Mengapa Harus Riset?
Dengan cara apa seseorang untuk mengetahui kebenaran terhadap
sesuatu? Umumnya seseorang mengetahui kebenaran akan sesuatu, melalui beberapa
cara, antara lain : Pertama, melalui kekuasaan. Kebenaran ini
dibangun secara subjektif dan bersifat paksaan. Kekuasaan mengendalikan
pengetahuan tunggal dengan tujuan melanggengkan pengaruhnya kepada masyarakat. Kedua,
melalui budaya. Kebenaran ini diperoleh melalui kebiasaan-kebiasaan masyarakat
yang lahir, berkembang dan terpelihara secara turun temurun. Misalnya “feng
shui” dikalangan etnis tionghoa, “sunda wiwitan” dikalangan
masyarakat sunda, “la galigo” dikalangan bugis, “banua”
dikalangan batak atau “primbon” dikalangan masyarakat jawa. Ketiga,
melalui mitos. Kebenaran ini merupakan pola berpikir kuno yang masih
menjangkiti masyarakat modern. Seseorang memahami sebuah kebenaran berdasarkan
kekuatan supranatural atau mistik. Keempat, melalui akal sehat.
Kebenaran ini diperoleh berlandaskan pengetahuan ilmiah yang dibangun
berdasaran fakta yang terjadi disekeliling (Sumber : Arief Hilman). Menurut
Adian (2002), kebenaran melalui akal sehat ini mengalami proses evolusi dari
zaman Aristoteles hingga zaman Francis Bacon sampai mencapai bentuknya dengan
apa yang disebut sebagai metode ilmiah.
Cara memperoleh kebenaran melalui metode ilmiah, adalah cara
yang mengokohkan fungsi otak manusia sebagai bagian yang vital dalam kehidupan.
Metode ilmiah yang dibangun melalui riset, akan memberikan pola berpikir yang
berdasarkan fakta, bukan atas dasar asumsi dan khayalan-khayalan belaka. Riset
tidaklah semata-mata ditujukan untuk mencari fakta benar salah suatu kejadian.

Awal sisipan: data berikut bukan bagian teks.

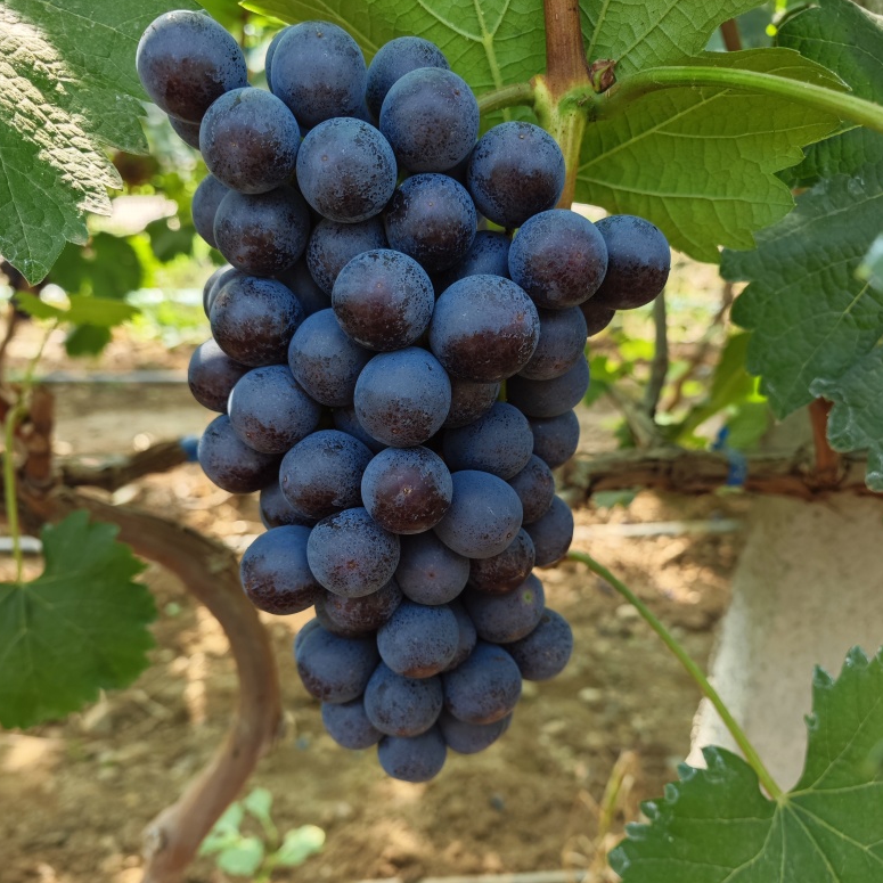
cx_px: 441
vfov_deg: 57.0
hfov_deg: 57.3
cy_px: 513
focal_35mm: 28
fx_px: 808
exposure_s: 1/101
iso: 160
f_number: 2.8
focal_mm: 8.72
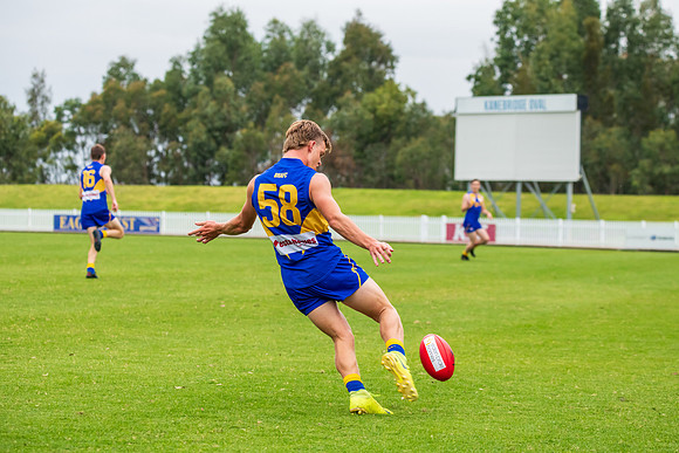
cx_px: 340
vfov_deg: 9.2
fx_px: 2830
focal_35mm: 150
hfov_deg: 13.7
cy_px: 226
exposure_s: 1/1250
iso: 1000
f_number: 8
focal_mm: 150
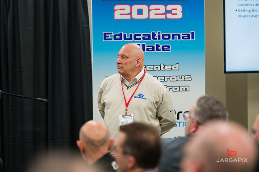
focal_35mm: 160
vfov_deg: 8.6
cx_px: 130
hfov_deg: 12.8
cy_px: 86
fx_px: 1150
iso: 1600
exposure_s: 1/500
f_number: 3.2
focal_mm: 160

Namun lebih dari itu, riset memberikan asupan pengetahuan baru kehidupan
manusia. Dan pengetahuan baru inilah yang menjadi alasan utama didalam
mendorong seseorang untu melakukan riset. Menurut Chadwick (1991), ada harapan
yang tersirat dari setiap penelitian bahwa hasilnya akan menolong memecahkan
masalah atau memperbaiki kondisi dengan cara tertentu sehingga perolehan
pengetahuan melalui penelitan dapat memperbaiki kualitas hidup umat manusia
pada umumnya. Bukankah Karl Marx juga mampu mengubah sosialisme yang dulunya
utopis, menjadi sebuah pengetahuan ilmiah? Dengan cara apa? Riset.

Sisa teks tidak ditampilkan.